É certo que a Municipalidade se considera proprietária do bem desde as referidas leis de organização judiciária e não somente a partir do decurso do prazo de usucapião - esta seria, na prática, a diferença entre as teses. Todavia, não parece que haja discussão quanto a questões jurídicas e patrimoniais quanto a esse período que corresponderia à diferença entre essas duas datas de aquisição, até mesmo porque não há notícia de questionamentos quanto à posse do bem pela Municipalidade. Por outro lado, conforme se mencionou, a opção pela segunda tese seria feita apenas para os fins estritos de submissão a um procedimento mais eficiente de obtenção de matrícula, e não para alterar o posicionamento da Urbe no tocante ao momento em que se tornou titular do bem. A propósito, vale considerar que a Municipalidade adota a tese segundo a qual o domínio municipal não depende de registro, sendo este necessário tão somente por ocasião de uma eventual passagem do bem para o domínio privado (cf. Informação n° 792/2016 - PGM-AJC), de modo que a abertura de matrícula constitui uma providência para uma atuação futura, e não para a discussão de questões passadas - que se presumem resolvidas pelo título que fundamenta o domínio da Municipalidade e pelo cadastro municipal, que goza de presunção de legitimidade.

Dados do exercício —
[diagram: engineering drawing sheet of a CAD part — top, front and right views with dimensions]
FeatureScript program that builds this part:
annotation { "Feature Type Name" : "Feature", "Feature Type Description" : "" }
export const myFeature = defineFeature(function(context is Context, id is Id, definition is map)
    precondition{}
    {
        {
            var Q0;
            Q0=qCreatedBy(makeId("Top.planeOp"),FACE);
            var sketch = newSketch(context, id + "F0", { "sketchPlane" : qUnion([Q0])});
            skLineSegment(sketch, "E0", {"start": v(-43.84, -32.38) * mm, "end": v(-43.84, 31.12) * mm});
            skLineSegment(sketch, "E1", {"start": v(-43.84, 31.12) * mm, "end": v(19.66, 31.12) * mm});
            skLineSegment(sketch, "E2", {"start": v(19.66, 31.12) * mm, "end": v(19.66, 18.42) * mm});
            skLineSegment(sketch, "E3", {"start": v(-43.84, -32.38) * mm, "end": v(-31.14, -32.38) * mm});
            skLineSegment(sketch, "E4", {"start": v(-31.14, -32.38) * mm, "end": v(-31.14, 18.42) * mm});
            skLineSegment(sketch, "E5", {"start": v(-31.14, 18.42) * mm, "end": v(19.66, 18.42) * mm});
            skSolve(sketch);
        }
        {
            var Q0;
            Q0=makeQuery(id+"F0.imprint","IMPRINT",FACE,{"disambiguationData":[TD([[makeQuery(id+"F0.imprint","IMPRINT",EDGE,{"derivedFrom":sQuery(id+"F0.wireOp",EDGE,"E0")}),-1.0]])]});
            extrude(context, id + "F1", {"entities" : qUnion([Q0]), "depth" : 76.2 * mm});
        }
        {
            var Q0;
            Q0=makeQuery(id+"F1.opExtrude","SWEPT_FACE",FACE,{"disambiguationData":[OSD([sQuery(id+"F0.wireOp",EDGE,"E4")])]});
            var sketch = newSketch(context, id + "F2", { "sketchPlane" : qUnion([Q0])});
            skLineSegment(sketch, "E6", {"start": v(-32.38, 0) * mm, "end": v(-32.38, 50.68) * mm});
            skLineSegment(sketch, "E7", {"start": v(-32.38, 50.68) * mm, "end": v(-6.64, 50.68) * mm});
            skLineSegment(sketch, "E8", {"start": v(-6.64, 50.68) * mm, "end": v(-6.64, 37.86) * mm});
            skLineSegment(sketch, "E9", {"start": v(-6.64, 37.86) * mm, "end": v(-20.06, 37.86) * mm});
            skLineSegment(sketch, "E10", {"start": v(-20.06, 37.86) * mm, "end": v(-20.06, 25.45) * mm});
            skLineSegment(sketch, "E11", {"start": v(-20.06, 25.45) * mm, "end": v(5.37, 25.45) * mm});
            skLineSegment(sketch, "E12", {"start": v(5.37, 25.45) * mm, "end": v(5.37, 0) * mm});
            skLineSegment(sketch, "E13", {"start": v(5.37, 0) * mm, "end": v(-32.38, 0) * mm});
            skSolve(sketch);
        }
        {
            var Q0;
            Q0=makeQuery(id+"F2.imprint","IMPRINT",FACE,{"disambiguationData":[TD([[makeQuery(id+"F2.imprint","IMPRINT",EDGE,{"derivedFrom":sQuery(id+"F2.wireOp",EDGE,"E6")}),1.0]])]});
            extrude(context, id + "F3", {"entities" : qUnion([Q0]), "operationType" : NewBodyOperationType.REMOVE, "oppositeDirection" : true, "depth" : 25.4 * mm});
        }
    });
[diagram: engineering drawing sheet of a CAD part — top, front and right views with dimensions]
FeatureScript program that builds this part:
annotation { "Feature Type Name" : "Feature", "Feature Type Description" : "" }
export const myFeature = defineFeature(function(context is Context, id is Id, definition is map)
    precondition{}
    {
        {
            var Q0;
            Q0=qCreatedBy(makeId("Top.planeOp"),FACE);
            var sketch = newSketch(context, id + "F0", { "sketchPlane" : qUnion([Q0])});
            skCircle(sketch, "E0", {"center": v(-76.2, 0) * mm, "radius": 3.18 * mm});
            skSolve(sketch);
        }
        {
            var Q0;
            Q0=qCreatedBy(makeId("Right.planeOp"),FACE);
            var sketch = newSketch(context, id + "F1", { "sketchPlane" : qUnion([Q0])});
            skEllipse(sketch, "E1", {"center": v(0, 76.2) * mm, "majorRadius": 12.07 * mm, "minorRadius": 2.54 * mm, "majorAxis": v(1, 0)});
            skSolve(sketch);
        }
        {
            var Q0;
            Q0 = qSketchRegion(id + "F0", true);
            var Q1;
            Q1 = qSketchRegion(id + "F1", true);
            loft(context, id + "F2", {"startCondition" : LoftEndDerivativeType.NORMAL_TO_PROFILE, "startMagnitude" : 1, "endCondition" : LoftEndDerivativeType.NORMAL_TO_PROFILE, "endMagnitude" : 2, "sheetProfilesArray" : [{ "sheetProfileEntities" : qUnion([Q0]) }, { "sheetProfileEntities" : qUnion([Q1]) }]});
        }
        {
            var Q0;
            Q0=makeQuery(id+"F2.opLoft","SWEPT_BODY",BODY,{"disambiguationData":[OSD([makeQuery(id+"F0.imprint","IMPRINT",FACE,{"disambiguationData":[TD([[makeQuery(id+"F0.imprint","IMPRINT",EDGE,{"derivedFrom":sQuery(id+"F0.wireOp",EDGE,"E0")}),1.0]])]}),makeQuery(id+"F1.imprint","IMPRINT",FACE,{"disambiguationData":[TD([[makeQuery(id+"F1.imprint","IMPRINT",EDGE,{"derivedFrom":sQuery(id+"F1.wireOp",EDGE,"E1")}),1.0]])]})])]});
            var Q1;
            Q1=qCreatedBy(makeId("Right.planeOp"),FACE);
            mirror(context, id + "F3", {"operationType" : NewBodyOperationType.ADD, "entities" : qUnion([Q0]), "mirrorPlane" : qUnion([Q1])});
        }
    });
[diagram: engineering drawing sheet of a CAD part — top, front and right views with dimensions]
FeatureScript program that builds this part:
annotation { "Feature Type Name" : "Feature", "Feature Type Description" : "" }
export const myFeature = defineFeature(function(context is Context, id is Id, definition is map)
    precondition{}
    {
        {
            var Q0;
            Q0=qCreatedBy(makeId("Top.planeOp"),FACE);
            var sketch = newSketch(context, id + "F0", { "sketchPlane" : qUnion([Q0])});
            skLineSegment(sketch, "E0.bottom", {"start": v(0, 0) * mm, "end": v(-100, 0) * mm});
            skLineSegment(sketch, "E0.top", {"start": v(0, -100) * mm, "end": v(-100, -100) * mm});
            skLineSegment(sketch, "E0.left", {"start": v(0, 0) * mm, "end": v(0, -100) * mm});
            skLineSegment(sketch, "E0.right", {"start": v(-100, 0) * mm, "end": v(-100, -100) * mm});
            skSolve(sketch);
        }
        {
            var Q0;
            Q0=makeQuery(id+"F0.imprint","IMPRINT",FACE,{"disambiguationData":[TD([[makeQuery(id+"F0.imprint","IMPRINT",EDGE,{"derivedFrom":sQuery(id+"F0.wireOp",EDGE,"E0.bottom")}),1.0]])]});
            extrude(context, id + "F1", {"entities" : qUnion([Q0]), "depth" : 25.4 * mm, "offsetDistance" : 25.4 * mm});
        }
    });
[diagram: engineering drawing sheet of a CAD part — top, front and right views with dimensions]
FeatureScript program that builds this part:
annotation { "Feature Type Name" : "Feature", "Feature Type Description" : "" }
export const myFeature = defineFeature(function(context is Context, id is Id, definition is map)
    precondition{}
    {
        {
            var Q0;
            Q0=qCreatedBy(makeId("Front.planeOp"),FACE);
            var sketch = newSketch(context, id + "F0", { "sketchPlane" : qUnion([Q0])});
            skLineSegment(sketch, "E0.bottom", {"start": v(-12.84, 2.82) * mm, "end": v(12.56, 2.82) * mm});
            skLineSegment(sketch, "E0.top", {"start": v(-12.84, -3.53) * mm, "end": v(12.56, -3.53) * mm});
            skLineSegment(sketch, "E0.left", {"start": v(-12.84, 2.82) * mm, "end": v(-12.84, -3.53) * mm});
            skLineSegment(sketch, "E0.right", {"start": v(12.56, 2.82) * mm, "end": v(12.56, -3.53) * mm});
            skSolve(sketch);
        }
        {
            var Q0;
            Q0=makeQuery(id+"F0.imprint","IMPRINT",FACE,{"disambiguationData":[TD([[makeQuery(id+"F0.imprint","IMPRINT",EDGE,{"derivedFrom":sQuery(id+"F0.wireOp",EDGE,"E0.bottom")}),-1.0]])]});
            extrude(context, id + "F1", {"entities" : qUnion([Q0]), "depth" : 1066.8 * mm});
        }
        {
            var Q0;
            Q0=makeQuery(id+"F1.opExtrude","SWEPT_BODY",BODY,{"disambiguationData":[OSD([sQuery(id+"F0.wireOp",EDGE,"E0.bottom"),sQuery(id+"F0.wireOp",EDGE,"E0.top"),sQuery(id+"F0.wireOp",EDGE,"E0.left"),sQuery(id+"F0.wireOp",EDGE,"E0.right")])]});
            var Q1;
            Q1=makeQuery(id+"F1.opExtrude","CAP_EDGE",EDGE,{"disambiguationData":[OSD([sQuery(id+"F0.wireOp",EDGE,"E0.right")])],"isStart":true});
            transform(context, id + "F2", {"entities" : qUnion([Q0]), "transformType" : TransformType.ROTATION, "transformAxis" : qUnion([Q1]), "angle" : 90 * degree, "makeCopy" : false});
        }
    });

Objetivos —
- 1) Filtre a listagem e transcreva todas as linhas em que aparece a palavra "center".
- 2) Dê prosseguimento ao trecho sobre o domínio municipal e a abertura de matrícula do bem, partindo do ponto em que ele termina.

Respostas por tarefa —
- 1)
            skCircle(sketch, "E0", {"center": v(-76.2, 0) * mm, "radius": 3.18 * mm});
            skEllipse(sketch, "E1", {"center": v(0, 76.2) * mm, "majorRadius": 12.07 * mm, "minorRadius": 2.54 * mm, "majorAxis": v(1, 0)});

- 2)
Por fim, não parece haver motivo para que a Municipalidade ingresse pela via jurisdicional, certamente mais morosa, na ausência de um litígio quanto à área, como ocorre no caso em exame. De fato, o pedido extrajudicial pode implicar custos, mas eles devem ser considerados inerentes à gestão do bem e não serão necessariamente evitados em juízo, até mesmo em razão da possibilidade de designação de perícia. Ademais, se a lógica da legislação processual civil é a solução consensual de conflitos (art. 3°, §§ 2° e 3°, da Lei n° 13.105/15), não haveria motivo para levar desnecessariamente a juízo um pedido em razão de uma discutível conveniência da parte. Por outro lado, a formulação do pedido judicial poderia levar até mesmo a uma suspeita quanto à existência de alguma dificuldade no caso - o que não corresponderia à realidade -, justamente porque a nova legislação tende a gerar requerimentos extrajudiciais sempre que isso seja possível. Assim sendo, deduzir o pedido em juízo num primeiro momento poderia implicar até mesmo algum risco à melhor solução do caso.
Ante o exposto, sugere-se seja acolhida a sugestão de DEMAP, sendo o presente encaminhado a CGPATRI, nos termos da Informação n. 298/2017- PGM.AJC, para a instrução necessária à formulação do pedido, que deverá, caso se entenda adequado o entendimento aqui sustentado, ser formulado ao Cartório de Registro de Imóveis competente.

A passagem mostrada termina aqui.